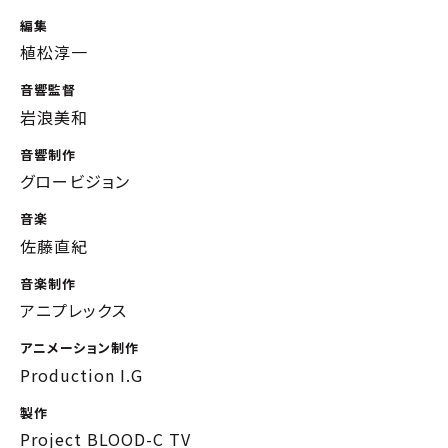
編集
植松淳一
音響監督
岩浪美和
音響制作
グロービジョン
音楽
佐藤直紀
音楽制作
アニプレックス
アニメーション制作
Production I.G
製作
Project BLOOD-C TV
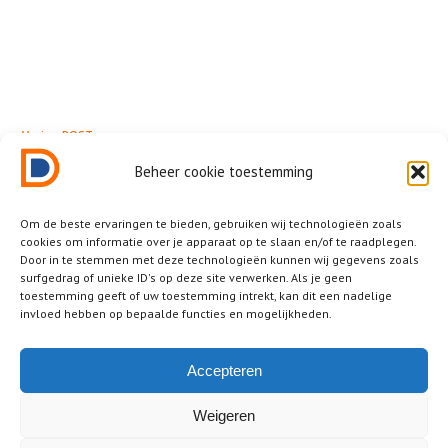
← Vorige POST
Opvoeding & co
Beheer cookie toestemming
Om de beste ervaringen te bieden, gebruiken wij technologieën zoals
cookies om informatie over je apparaat op te slaan en/of te raadplegen.
Door in te stemmen met deze technologieën kunnen wij gegevens zoals
surfgedrag of unieke ID's op deze site verwerken. Als je geen
Related News
toestemming geeft of uw toestemming intrekt, kan dit een nadelige
invloed hebben op bepaalde functies en mogelijkheden.
Other posts that you should not miss.
No posts were found!
Accepteren
Weigeren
* * * * * * *
Task instructions:
Count the lines above that contain the string "deze", treating uppercase and lowercase as different. Give only the number.

Response for this exercise:
2